Work request: Aside from the pictures, the entries should be given again exactly.

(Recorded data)

╔══

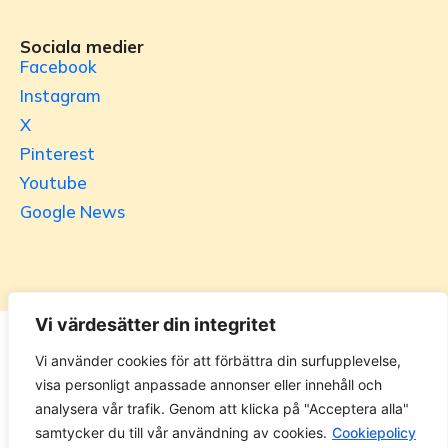
Sociala medier
Facebook
Instagram
X
Pinterest
Youtube
Google News
Vi värdesätter din integritet
Utrikesgruppen
Vi använder cookies för att förbättra din surfupplevelse,
visa personligt anpassade annonser eller innehåll och
UG.se – representeras helt i privat regi av Svenska
analysera vår trafik. Genom att klicka på "Acceptera alla"
Utrikesgruppen AB. Materialet på webbplatsen får ej
samtycker du till vår användning av cookies.
Cookiepolicy
kopieras utan tillåtelse. Alla priser anges ink. moms. 14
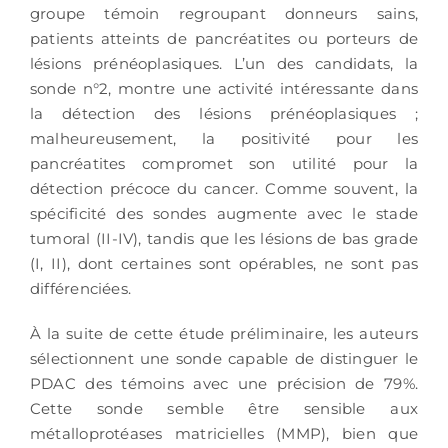
groupe témoin regroupant donneurs sains,
patients atteints de pancréatites ou porteurs de
lésions prénéoplasiques. L’un des candidats, la
sonde n°2, montre une activité intéressante dans
la détection des lésions prénéoplasiques ;
malheureusement, la positivité pour les
pancréatites compromet son utilité pour la
détection précoce du cancer. Comme souvent, la
spécificité des sondes augmente avec le stade
tumoral (II-IV), tandis que les lésions de bas grade
(I, II), dont certaines sont opérables, ne sont pas
différenciées.
À la suite de cette étude préliminaire, les auteurs
sélectionnent une sonde capable de distinguer le
PDAC des témoins avec une précision de 79%.
Cette sonde semble être sensible aux
métalloprotéases matricielles (MMP), bien que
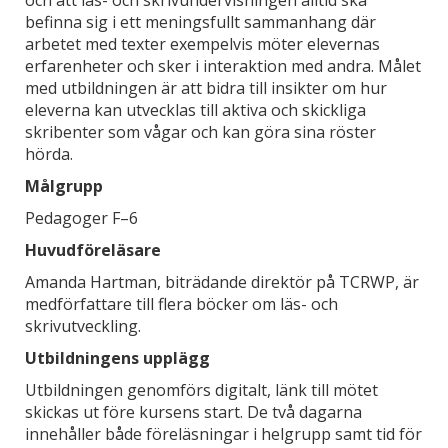
befinna sig i ett meningsfullt sammanhang där
arbetet med texter exempelvis möter elevernas
erfarenheter och sker i interaktion med andra. Målet
med utbildningen är att bidra till insikter om hur
eleverna kan utvecklas till aktiva och skickliga
skribenter som vågar och kan göra sina röster
hörda.
Målgrupp
Pedagoger F–6
Huvudföreläsare
Amanda Hartman, biträdande direktör på TCRWP, är
medförfattare till flera böcker om läs- och
skrivutveckling.
Utbildningens upplägg
Utbildningen genomförs digitalt, länk till mötet
skickas ut före kursens start. De två dagarna
innehåller både föreläsningar i helgrupp samt tid för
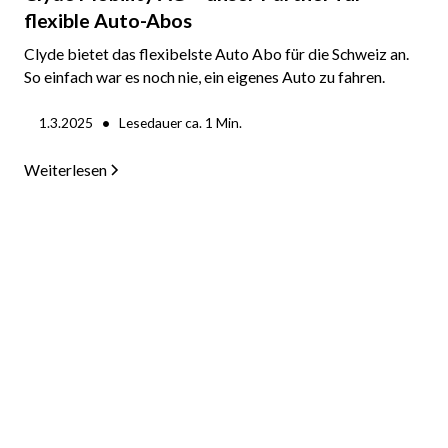
flexible Auto-Abos
Clyde bietet das flexibelste Auto Abo für die Schweiz an.
So einfach war es noch nie, ein eigenes Auto zu fahren.
•
1.3.2025
Lesedauer ca.
1
Min.
Weiterlesen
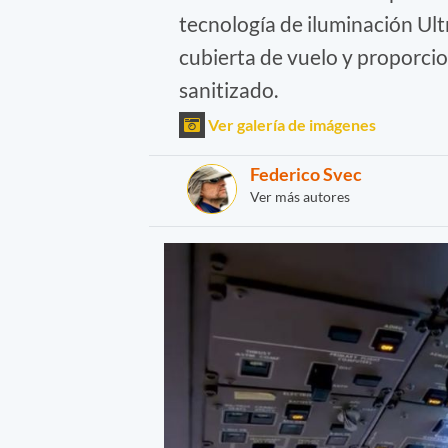
tecnología de iluminación Ultr
cubierta de vuelo y proporcio
sanitizado.
Ver galería de imágenes
Federico Svec
Ver más autores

╚══

Solution to the problem:
Sociala medier
Facebook
Instagram
X
Pinterest
Youtube
Google News
Vi värdesätter din integritet
Utrikesgruppen
Vi använder cookies för att förbättra din surfupplevelse,
visa personligt anpassade annonser eller innehåll och
UG.se – representeras helt i privat regi av Svenska
analysera vår trafik. Genom att klicka på "Acceptera alla"
Utrikesgruppen AB. Materialet på webbplatsen får ej
samtycker du till vår användning av cookies.
Cookiepolicy
kopieras utan tillåtelse. Alla priser anges ink. moms. 14
groupe témoin regroupant donneurs sains,
patients atteints de pancréatites ou porteurs de
lésions prénéoplasiques. L’un des candidats, la
sonde n°2, montre une activité intéressante dans
la détection des lésions prénéoplasiques ;
malheureusement, la positivité pour les
pancréatites compromet son utilité pour la
détection précoce du cancer. Comme souvent, la
spécificité des sondes augmente avec le stade
tumoral (II-IV), tandis que les lésions de bas grade
(I, II), dont certaines sont opérables, ne sont pas
différenciées.
À la suite de cette étude préliminaire, les auteurs
sélectionnent une sonde capable de distinguer le
PDAC des témoins avec une précision de 79%.
Cette sonde semble être sensible aux
métalloprotéases matricielles (MMP), bien que
befinna sig i ett meningsfullt sammanhang där
arbetet med texter exempelvis möter elevernas
erfarenheter och sker i interaktion med andra. Målet
med utbildningen är att bidra till insikter om hur
eleverna kan utvecklas till aktiva och skickliga
skribenter som vågar och kan göra sina röster
hörda.
Målgrupp
Pedagoger F–6
Huvudföreläsare
Amanda Hartman, biträdande direktör på TCRWP, är
medförfattare till flera böcker om läs- och
skrivutveckling.
Utbildningens upplägg
Utbildningen genomförs digitalt, länk till mötet
skickas ut före kursens start. De två dagarna
innehåller både föreläsningar i helgrupp samt tid för
flexible Auto-Abos
Clyde bietet das flexibelste Auto Abo für die Schweiz an.
So einfach war es noch nie, ein eigenes Auto zu fahren.
•
1.3.2025
Lesedauer ca.
1
Min.
Weiterlesen
tecnología de iluminación Ultr
cubierta de vuelo y proporcio
sanitizado.
Ver galería de imágenes
Federico Svec
Ver más autores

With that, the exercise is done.